My own Conygar experience was one of the earliest to suggest that things weren’t quite normal at Conygar, and involved the Victorian gothic style games-room that sat in the garden – surrounded by those trees. It had a harmonium in it, along with toy train tracks and ping pong. My cousin would always get to the harmonium (like a reed organ, only British) first after lunch and never let me have a go (hey, I was 8 – this was a big deal). One day, after being sure about beating the evil cousin, I was totally pissed off to arrive only to hear the harmonium playing. So disgruntled that the fact that the door was still locked didn’t register. And then, as the door swung open to reveal the empty games room with the organ notes still dying in the air, I was left standing there absolutely shitting bricks and convinced that my 8-year-old mind had gone mad.

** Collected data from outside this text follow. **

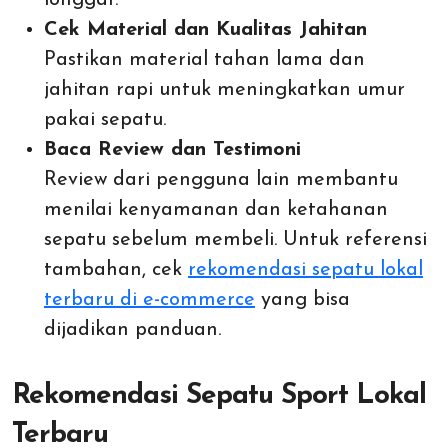
longgar.
Cek Material dan Kualitas Jahitan
Pastikan material tahan lama dan
jahitan rapi untuk meningkatkan umur
pakai sepatu.
Baca Review dan Testimoni
Review dari pengguna lain membantu
menilai kenyamanan dan ketahanan
sepatu sebelum membeli. Untuk referensi
tambahan, cek
rekomendasi sepatu lokal
terbaru di e-commerce
yang bisa
dijadikan panduan.
Rekomendasi Sepatu Sport Lokal
Terbaru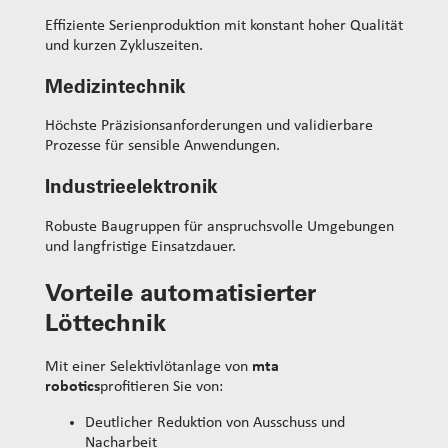
Effiziente Serienproduktion mit konstant hoher Qualität
und kurzen Zykluszeiten.
Medizintechnik
Höchste Präzisionsanforderungen und validierbare
Prozesse für sensible Anwendungen.
Industrieelektronik
Robuste Baugruppen für anspruchsvolle Umgebungen
und langfristige Einsatzdauer.
Vorteile automatisierter
Löttechnik
Mit einer Selektivlötanlage von
mta
robotics
profitieren Sie von:
Deutlicher Reduktion von Ausschuss und
Nacharbeit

By the time my grandparents had both passed on – although Mr Lee in Po-Sun, the Chinese restaurant, swore my granddad couldn’t be dead because he’d come in for takeaway a couple of weeks after the funeral - the atmosphere in the house was so ominous that no family member ever wanted to be left alone in any of the rooms or the grounds. The bathroom was the exception but only because we’d all take turns standing outside the bathroom door keeping up a reassuring commentary. I guess that when we all started to compare notes, we began to realize that what we’d taken as anomalous personal experiences suggested a larger, more ill-omened sweep.

Of course now the innate skeptic in me has downgraded those experiences, and there were other spooky events that I can’t even remember now. Maybe it was the proximity of the pylon – some weird electrical field causing disturbances. Maybe it was mass hysteria, of a particularly low-key English kind. Rationality is a funny thing, but not quite as bizarre as the thought of a whole household of eight people, adults and children, refusing to be alone in any room of a house. And a couple of times we’ve gone back to see the house, which although it has now been substantially remodeled is still damn creepy.